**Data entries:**
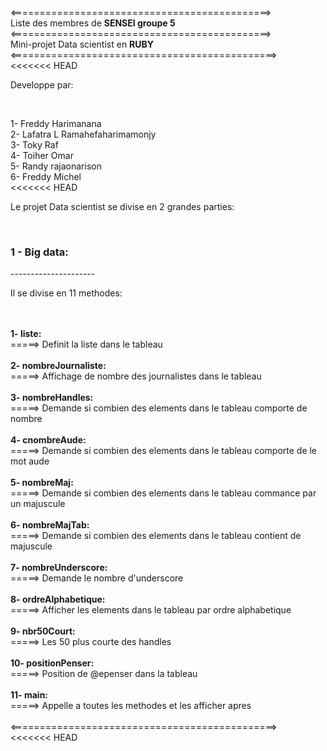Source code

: 
<=============================================><br>
Liste des membres de <b>SENSEI groupe 5</b><br>
<=============================================><br>
Mini-projet Data scientist en <b>RUBY</b><br>
<==============================================><br>
<<<<<<< HEAD
<p>Developpe par: </p><br>

1- Freddy Harimanana <br>
2- Lafatra L Ramahefaharimamonjy<br>
3- Toky Raf<br>
4- Toiher Omar<br>
5- Randy rajaonarison<br>
6- Freddy Michel<br>
<<<<<<< HEAD

<p>Le projet Data scientist se divise en 2 grandes parties: </p><br>

<h3>1 - Big data:</h3>
---------------------<br>
<p>Il se divise en 11 methodes:</p><br>
<br>
<b>1- liste: </b><br>
	=====> Definit la liste dans le tableau  <br>
<br>
<b>2- nombreJournaliste:</b><br>
=====> Affichage de nombre des journalistes dans le tableau  <br>
<br>
<b>3- nombreHandles:</b><br>
=====> Demande si combien des elements dans le tableau comporte de nombre <br>
<br>
<b>4- cnombreAude: </b><br>
=====> Demande si combien des elements dans le tableau comporte de le mot aude <br>
<br>
<b>5- nombreMaj: </b><br>
=====> Demande si combien des elements dans le tableau commance par un majuscule</b><br>
<br>
<b>6- nombreMajTab: </b><br>
=====> Demande si combien des elements dans le tableau contient de majuscule <br>
<br>
<b>7- nombreUnderscore: </b><br>
=====> Demande le nombre d'underscore <br>
<br>
<b>8- ordreAlphabetique: </b><br>
=====> Afficher les elements dans le tableau par ordre alphabetique <br>
<br>
<b>9- nbr50Court:</b><br>
=====> Les 50 plus courte des handles<br>
<br>
<b>10- positionPenser:</b><br>
=====> Position de @epenser dans la tableau <br>
<br>
<b>11- main:</b><br>
=====> Appelle a toutes les methodes et les afficher apres <br>
<br>
<==============================================><br>
<<<<<<< HEAD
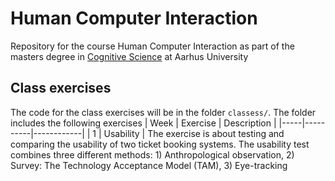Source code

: # Human Computer Interaction
Repository for the course Human Computer Interaction as part of the masters degree in [Cognitive Science](https://eddiprod.au.dk/EDDI/webservices/DokOrdningService.cfc?method=visGodkendtOrdning&dokOrdningId=16337&sprog=en) at Aarhus University

## Class exercises
The code for the class exercises will be in the folder ``classess/``. The folder includes the following exercises
| Week | Exercise | Description |
|-----|----------|------------|
| 1 | Usability | The exercise is about testing and comparing the usability of two ticket booking systems. The usability test combines three different methods: 1) Anthropological observation, 2) Survey: The Technology Acceptance Model (TAM), 3) Eye-tracking 

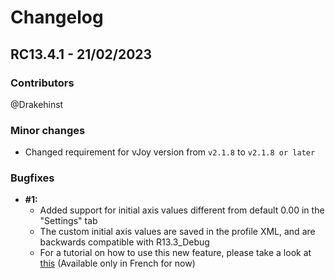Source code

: # **Changelog**

## **RC13.4.1 - 21/02/2023**

### **Contributors**

@Drakehinst

<!-- ### **Major changes** -->

### **Minor changes**

- Changed requirement for vJoy version from `v2.1.8` to `v2.1.8 or later`

<!-- ### **Breaking changes** -->

### **Bugfixes**

- **#1:**
    - Added support for initial axis values different from default 0.00 in the "Settings" tab
    - The custom initial axis values are saved in the profile XML, and are backwards compatible with R13.3_Debug
    - For a tutorial on how to use this new feature, please take a look at [this](./images/joystick_gremlin_rc13.4_how_to_merge_axis.png) (Available only in French for now)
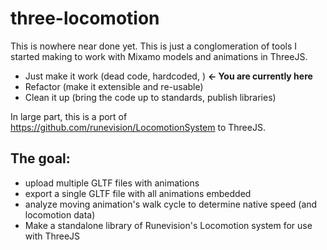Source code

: # three-locomotion

This is nowhere near done yet.  This is just a conglomeration of tools I started making to work with Mixamo models and animations in ThreeJS.

- Just make it work (dead code, hardcoded, )  **<- You are currently here**
- Refactor (make it extensible and re-usable)
- Clean it up (bring the code up to standards, publish libraries)

In large part, this is a port of https://github.com/runevision/LocomotionSystem  to ThreeJS.

## The goal:

- upload multiple GLTF files with animations
- export a single GLTF file with all animations embedded
- analyze moving animation's  walk cycle to determine native speed (and locomotion data)
- Make a standalone library of Runevision's Locomotion system for use with ThreeJS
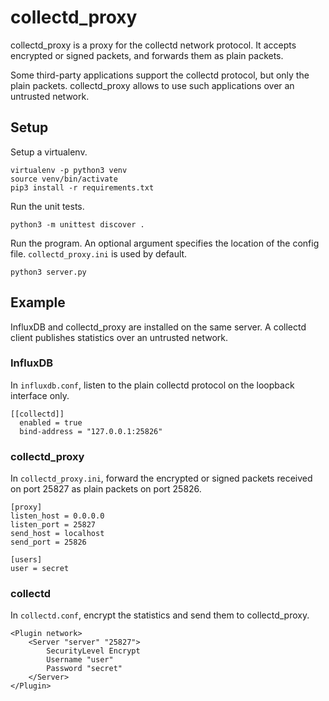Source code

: # collectd_proxy

collectd_proxy is a proxy for the collectd network protocol. It accepts
encrypted or signed packets, and forwards them as plain packets.

Some third-party applications support the collectd protocol, but only the
plain packets. collectd_proxy allows to use such applications over an
untrusted network.

## Setup

Setup a virtualenv.

    virtualenv -p python3 venv
    source venv/bin/activate
    pip3 install -r requirements.txt

Run the unit tests.

    python3 -m unittest discover .

Run the program. An optional argument specifies the location of the config
file. `collectd_proxy.ini` is used by default.

    python3 server.py

## Example

InfluxDB and collectd_proxy are installed on the same server. A collectd
client publishes statistics over an untrusted network.

### InfluxDB

In `influxdb.conf`, listen to the plain collectd protocol on the loopback
interface only.

    [[collectd]]
      enabled = true
      bind-address = "127.0.0.1:25826"

### collectd_proxy

In `collectd_proxy.ini`, forward the encrypted or signed packets received
on port 25827 as plain packets on port 25826.

    [proxy]
    listen_host = 0.0.0.0
    listen_port = 25827
    send_host = localhost
    send_port = 25826

    [users]
    user = secret

### collectd

In `collectd.conf`, encrypt the statistics and send them to collectd_proxy.

    <Plugin network>
        <Server "server" "25827">
            SecurityLevel Encrypt
            Username "user"
            Password "secret"
        </Server>
    </Plugin>
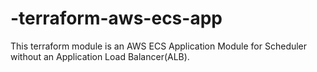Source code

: # -terraform-aws-ecs-app
This terraform module is an AWS ECS Application Module for Scheduler without an Application Load Balancer(ALB).
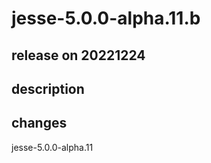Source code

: # jesse-5.0.0-alpha.11.b

## release on 20221224

## description

## changes

jesse-5.0.0-alpha.11

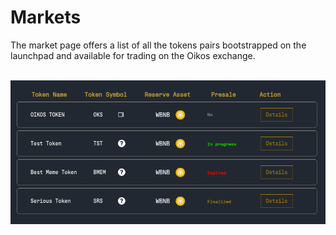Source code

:# Markets

The market page offers a list of all the tokens pairs bootstrapped on the launchpad and available for trading on the Oikos exchange. 

<br />

<img src="../public/assets/img/markets_all.png" alt="markets view" width="750"/>
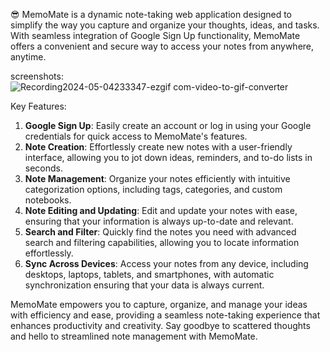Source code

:😎 MemoMate is a dynamic note-taking web application designed to simplify the way you capture and organize your thoughts, ideas, and tasks. With seamless integration of Google Sign Up functionality, MemoMate offers a convenient and secure way to access your notes from anywhere, anytime.

screenshots: ![Recording2024-05-04233347-ezgif com-video-to-gif-converter](https://github.com/add0203/MemoMate/assets/120220077/dbbe7a1e-6194-4fe6-85a7-c5f4848cf2e4)


Key Features:
1. **Google Sign Up**: Easily create an account or log in using your Google credentials for quick access to MemoMate's features.
2. **Note Creation**: Effortlessly create new notes with a user-friendly interface, allowing you to jot down ideas, reminders, and to-do lists in seconds.
3. **Note Management**: Organize your notes efficiently with intuitive categorization options, including tags, categories, and custom notebooks.
4. **Note Editing and Updating**: Edit and update your notes with ease, ensuring that your information is always up-to-date and relevant.
5. **Search and Filter**: Quickly find the notes you need with advanced search and filtering capabilities, allowing you to locate information effortlessly.
6. **Sync Across Devices**: Access your notes from any device, including desktops, laptops, tablets, and smartphones, with automatic synchronization ensuring that your data is always current.

MemoMate empowers you to capture, organize, and manage your ideas with efficiency and ease, providing a seamless note-taking experience that enhances productivity and creativity. Say goodbye to scattered thoughts and hello to streamlined note management with MemoMate.
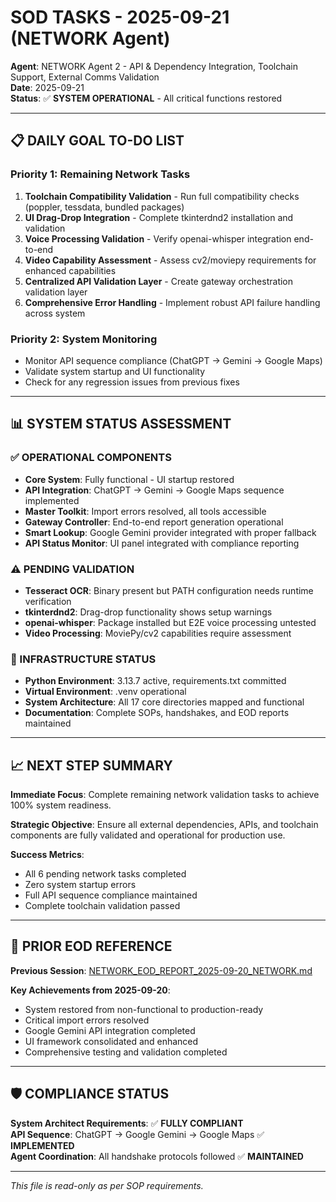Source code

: # SOD TASKS - 2025-09-21 (NETWORK Agent)

**Agent**: NETWORK Agent 2 - API & Dependency Integration, Toolchain Support, External Comms Validation  
**Date**: 2025-09-21  
**Status**: ✅ **SYSTEM OPERATIONAL** - All critical functions restored  

---

## 📋 **DAILY GOAL TO-DO LIST**

### **Priority 1: Remaining Network Tasks**
1. **Toolchain Compatibility Validation** - Run full compatibility checks (poppler, tessdata, bundled packages)
2. **UI Drag-Drop Integration** - Complete tkinterdnd2 installation and validation  
3. **Voice Processing Validation** - Verify openai-whisper integration end-to-end
4. **Video Capability Assessment** - Assess cv2/moviepy requirements for enhanced capabilities
5. **Centralized API Validation Layer** - Create gateway orchestration validation layer
6. **Comprehensive Error Handling** - Implement robust API failure handling across system

### **Priority 2: System Monitoring**
- Monitor API sequence compliance (ChatGPT → Gemini → Google Maps)
- Validate system startup and UI functionality
- Check for any regression issues from previous fixes

---

## 📊 **SYSTEM STATUS ASSESSMENT**

### **✅ OPERATIONAL COMPONENTS**
- **Core System**: Fully functional - UI startup restored
- **API Integration**: ChatGPT → Gemini → Google Maps sequence implemented
- **Master Toolkit**: Import errors resolved, all tools accessible
- **Gateway Controller**: End-to-end report generation operational
- **Smart Lookup**: Google Gemini provider integrated with proper fallback
- **API Status Monitor**: UI panel integrated with compliance reporting

### **⚠️ PENDING VALIDATION**
- **Tesseract OCR**: Binary present but PATH configuration needs runtime verification
- **tkinterdnd2**: Drag-drop functionality shows setup warnings
- **openai-whisper**: Package installed but E2E voice processing untested
- **Video Processing**: MoviePy/cv2 capabilities require assessment

### **🔧 INFRASTRUCTURE STATUS**
- **Python Environment**: 3.13.7 active, requirements.txt committed
- **Virtual Environment**: .venv operational
- **System Architecture**: All 17 core directories mapped and functional
- **Documentation**: Complete SOPs, handshakes, and EOD reports maintained

---

## 📈 **NEXT STEP SUMMARY**

**Immediate Focus**: Complete remaining network validation tasks to achieve 100% system readiness.

**Strategic Objective**: Ensure all external dependencies, APIs, and toolchain components are fully validated and operational for production use.

**Success Metrics**: 
- All 6 pending network tasks completed
- Zero system startup errors
- Full API sequence compliance maintained
- Complete toolchain validation passed

---

## 🔗 **PRIOR EOD REFERENCE**
**Previous Session**: [NETWORK_EOD_REPORT_2025-09-20_NETWORK.md](../Archives/NETWORK_EOD_REPORT_2025-09-20_NETWORK.md)

**Key Achievements from 2025-09-20**:
- System restored from non-functional to production-ready
- Critical import errors resolved
- Google Gemini API integration completed
- UI framework consolidated and enhanced
- Comprehensive testing and validation completed

---

## 🛡️ **COMPLIANCE STATUS**
**System Architect Requirements**: ✅ **FULLY COMPLIANT**  
**API Sequence**: ChatGPT → Google Gemini → Google Maps ✅ **IMPLEMENTED**  
**Agent Coordination**: All handshake protocols followed ✅ **MAINTAINED**  

---

*This file is read-only as per SOP requirements.*








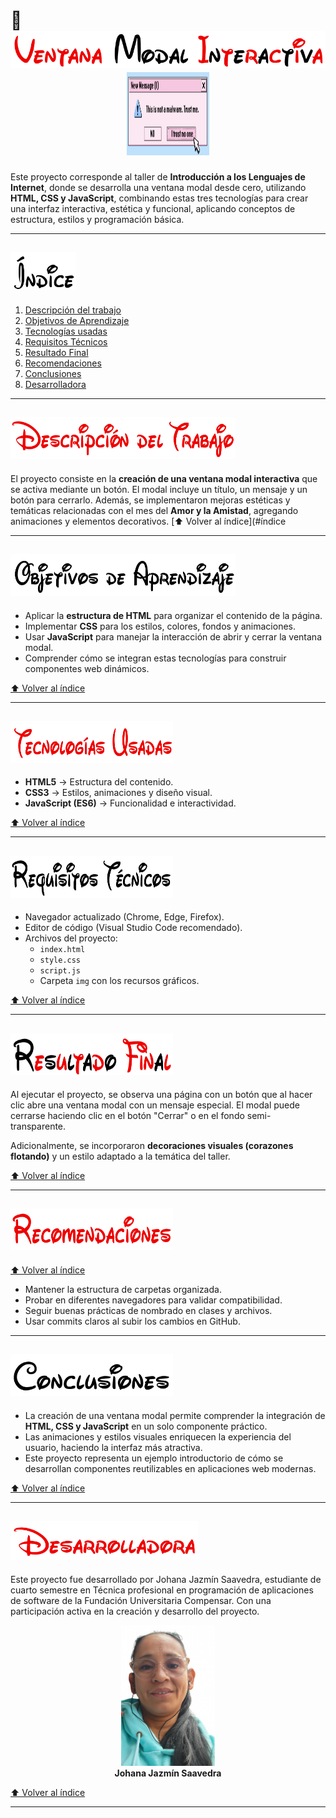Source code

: # 💖<div align="center"><img src="img/titulo.png" alt="Titulo" width="600"><img width="132" height="133" alt="Captura de pantalla" src="img/tit.png" /></div> 

Este proyecto corresponde al taller de **Introducción a los Lenguajes de Internet**, donde se desarrolla una ventana modal desde cero, utilizando **HTML, CSS y JavaScript**, combinando estas tres tecnologías para crear una interfaz interactiva, estética y funcional, aplicando conceptos de estructura, estilos y programación básica.

---

<a name="indice"></a>
## <img width="105" height="61" alt="Indice" src="img/indice.png" />

1. [Descripción del trabajo](#descripción-del-trabajo)
2. [Objetivos de Aprendizaje](#objetivos-de-aprendizaje)
3. [Tecnologías usadas](#tecnologías-usadas)
4. [Requisitos Técnicos](#requisitos-técnicos)
5. [Resultado Final](#resultado-final)
6. [Recomendaciones](#recomendaciones)
7. [Conclusiones](#conclusiones)
8. [Desarrolladora](#desarrolladora)

---

<a name="descripción-del-trabajo"></a>
## <img width="360" height="67" alt="Descripción" src="img/descripcion.png" />

El proyecto consiste en la **creación de una ventana modal interactiva** que se activa mediante un botón. El modal incluye un título, un mensaje y un botón para cerrarlo. Además, se implementaron mejoras estéticas y temáticas relacionadas con el mes del **Amor y la Amistad**, agregando animaciones y elementos decorativos.
[⬆️ Volver al índice](#índice

---

<a name="objetivos-de-aprendizaje"></a>
## <img width="360" height="67" alt="Objetivos" src="img/objetivos.png" />

* Aplicar la **estructura de HTML** para organizar el contenido de la página.
* Implementar **CSS** para los estilos, colores, fondos y animaciones.
* Usar **JavaScript** para manejar la interacción de abrir y cerrar la ventana modal.
* Comprender cómo se integran estas tecnologías para construir componentes web dinámicos.

[⬆️ Volver al índice](#índice)

---

<a name="tecnologías-usadas"></a>
## <img width="260" height="67" alt="Tecnologias" src="img/tecnologia.png" />

* **HTML5** → Estructura del contenido.
* **CSS3** → Estilos, animaciones y diseño visual.
* **JavaScript (ES6)** → Funcionalidad e interactividad.

[⬆️ Volver al índice](#índice)

---

<a name="requisitos-técnicos"></a>
## <img width="260" height="67" alt="Requisitos" src="img/requisitos.png" />

* Navegador actualizado (Chrome, Edge, Firefox).
* Editor de código (Visual Studio Code recomendado).
* Archivos del proyecto:
   * `index.html`
   * `style.css`
   * `script.js`
   * Carpeta `img` con los recursos gráficos.
 
[⬆️ Volver al índice](#índice)

---

<a name="resultado-final"></a>
## <img width="260" height="67" alt="Resultados" src="img/resultado.png" />

Al ejecutar el proyecto, se observa una página con un botón que al hacer clic abre una ventana modal con un mensaje especial. El modal puede cerrarse haciendo clic en el botón "Cerrar" o en el fondo semi-transparente.

Adicionalmente, se incorporaron **decoraciones visuales (corazones flotando)** y un estilo adaptado a la temática del taller.

[⬆️ Volver al índice](#índice)

---

<a name="recomendaciones"></a>
## <img width="260" height="67" alt="Recomendaciones" src="img/recomendaciones.png" />


[⬆️ Volver al índice](#índice)

* Mantener la estructura de carpetas organizada.
* Probar en diferentes navegadores para validar compatibilidad.
* Seguir buenas prácticas de nombrado en clases y archivos.
* Usar commits claros al subir los cambios en GitHub.

---

<a name="conclusiones"></a>
## <img width="260" height="67" alt="Conclusiones" src="img/conclusiones.png" />

* La creación de una ventana modal permite comprender la integración de **HTML, CSS y JavaScript** en un solo componente práctico.
* Las animaciones y estilos visuales enriquecen la experiencia del usuario, haciendo la interfaz más atractiva.
* Este proyecto representa un ejemplo introductorio de cómo se desarrollan componentes reutilizables en aplicaciones web modernas.

[⬆️ Volver al índice](#índice)

---

<a name="desarrolladora"></a>
## <img src="img/desarrolladora.png" alt="Desarrolladora" width="300">

Este proyecto fue desarrollado por Johana Jazmín Saavedra, estudiante de cuarto semestre en Técnica profesional en programación de aplicaciones de software de la Fundación Universitaria Compensar. Con una participación activa en la creación y desarrollo del proyecto.

<div align="center">
  <img src="img/johana.png" alt="Johana Saavedra" width="150">
  <br>
  <strong>Johana Jazmín Saavedra</strong>
</div>

[⬆️ Volver al índice](#índice)

---
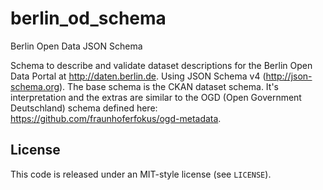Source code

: berlin_od_schema
================

Berlin Open Data JSON Schema

Schema to describe and validate dataset descriptions for the Berlin Open Data Portal at http://daten.berlin.de. Using JSON Schema v4 (http://json-schema.org). The base schema is the CKAN dataset schema. It's interpretation and the extras are similar to the OGD (Open Government Deutschland) schema defined here: https://github.com/fraunhoferfokus/ogd-metadata.


## License

This code is released under an MIT-style license (see `LICENSE`).

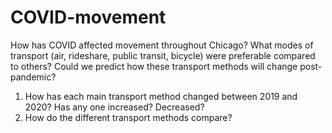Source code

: # COVID-movement

How has COVID affected movement throughout Chicago? What modes of transport (air, rideshare, public transit, bicycle) were preferable compared to others? Could we predict how these transport methods will change post-pandemic?

1. How has each main transport method changed between 2019 and 2020? Has any one increased? Decreased?
2. How do the different transport methods compare?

**BRIEF:**
Reproduce, line for line, the stretch of the rows above from the line containing "MemoMate empowers you" through the line containing "## 📋 **DAILY GOAL TO-DO LIST**". Leave the pictures out of your answer.

**RESULT OF THE TASK:**
MemoMate empowers you to capture, organize, and manage your ideas with efficiency and ease, providing a seamless note-taking experience that enhances productivity and creativity. Say goodbye to scattered thoughts and hello to streamlined note management with MemoMate.
Source code

: # SOD TASKS - 2025-09-21 (NETWORK Agent)

**Agent**: NETWORK Agent 2 - API & Dependency Integration, Toolchain Support, External Comms Validation  
**Date**: 2025-09-21  
**Status**: ✅ **SYSTEM OPERATIONAL** - All critical functions restored  

---

## 📋 **DAILY GOAL TO-DO LIST**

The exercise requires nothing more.